WATCH: Patrick Brown “How does Pierre Poilievre’s campaign know the allegations and my campaign doesn’t?”

Jason Pugh Jul 28, 2023

The day after being disqualified from the Conservative leadership race Patrick Brown went on CTV News to be interviewed by Evan Solomon.

This video came to my attention thanks to this post to TikTok by Marina D (@officialmarinad):

@officialmarinad #patrickbrown #pierrepoilievre #pierrepoilievreislyingtoyou #pierrepoilievrewillneverbepm #electionscanada #pierrepoilievreisatraitor ♬ original sound – Marina D

You can watch the full interview here:

Marina D asks, “So is the whistleblower still a whistleblower or a paid political operative?”

As many of you have seen, Pierre Poilievre admitted that his leadership campaign paid for the legal fees of the “whistleblower.”

See here:

WATCH: Reporters actually asked Pierre Poilievre about his cheating to win CPC leadership

So, there are a few things I’d like to point out from Brown’s interview with Solomon.

(Source: CTV News)

“Evan, that’s never been done. That’s never been done in Canadian history in an internal leadership to run paid TV commercials in an opponent’s media market.”

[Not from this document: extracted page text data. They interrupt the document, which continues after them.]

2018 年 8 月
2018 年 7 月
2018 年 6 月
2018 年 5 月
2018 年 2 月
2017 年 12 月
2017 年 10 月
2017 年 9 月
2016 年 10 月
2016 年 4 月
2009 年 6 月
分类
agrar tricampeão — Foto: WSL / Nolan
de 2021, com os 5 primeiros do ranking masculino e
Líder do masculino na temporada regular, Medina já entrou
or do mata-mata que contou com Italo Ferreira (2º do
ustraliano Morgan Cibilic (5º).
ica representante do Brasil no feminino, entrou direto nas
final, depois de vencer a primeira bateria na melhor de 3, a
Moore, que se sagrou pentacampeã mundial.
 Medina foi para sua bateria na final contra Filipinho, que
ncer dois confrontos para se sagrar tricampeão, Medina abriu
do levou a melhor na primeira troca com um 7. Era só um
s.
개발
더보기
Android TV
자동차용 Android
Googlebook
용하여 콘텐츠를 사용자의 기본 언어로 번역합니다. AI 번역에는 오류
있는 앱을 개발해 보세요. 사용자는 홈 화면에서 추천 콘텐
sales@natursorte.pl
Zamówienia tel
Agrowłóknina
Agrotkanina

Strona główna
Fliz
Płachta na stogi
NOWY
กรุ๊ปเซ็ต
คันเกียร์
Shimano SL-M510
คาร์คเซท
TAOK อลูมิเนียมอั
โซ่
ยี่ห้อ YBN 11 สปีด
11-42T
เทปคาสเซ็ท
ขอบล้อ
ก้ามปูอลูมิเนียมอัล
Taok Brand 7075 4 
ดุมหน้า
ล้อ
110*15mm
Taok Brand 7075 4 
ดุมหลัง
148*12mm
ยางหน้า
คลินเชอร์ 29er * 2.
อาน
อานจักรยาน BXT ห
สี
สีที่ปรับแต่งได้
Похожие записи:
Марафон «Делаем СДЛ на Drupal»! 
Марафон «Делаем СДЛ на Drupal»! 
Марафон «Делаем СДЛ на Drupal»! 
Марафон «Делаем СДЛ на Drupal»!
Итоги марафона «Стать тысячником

Running attack ads in a leadership race for the first time in Canadian history! Well, that certainly shows how significant a threat Poilievre and his campaign team thought Brown was.

Of course, that is right on brand for Poilievre, considering who he hired to help run his campaign.


(Pictured: Ontario/Canada Proud’s Jeff Ballingall)
Poilievre’s campaign hires team behind Canada Proud to boost his messages online

The interview continues with Solomon reading the response from Poilievre’s campaign:


“Last night Patrick Brown was disqualified from the Conservative leadership race because of credible allegations that he had violated the financial provisions of the Canada elections act.”

Brown responds by asking:

“So. So Evan, my first response is they say “credible allegations” – how does Pierre Poilievre’s campaign know the allegations and my campaign doesn’t?

How do they know they’re credible allegations? All we know is there an anonymous allegation that a corporation was paying someone to work on my campaign?”

“No name. No information. We were responding to a phantom request.” – Patrick Brown

How did Pierre Poilievre and his campaign team know the allegations were credible? The allegations, which turned out to be false, came from the same person whose legal fees were covered by Poilievre, which he admitted to just days ago.

Why didn’t Charest’s or any other CPC leadership contender’s campaigns pay the $37,000 in legal fees?

This whole thing begs the question of what did Pierre Poilievre know, and when did he know it?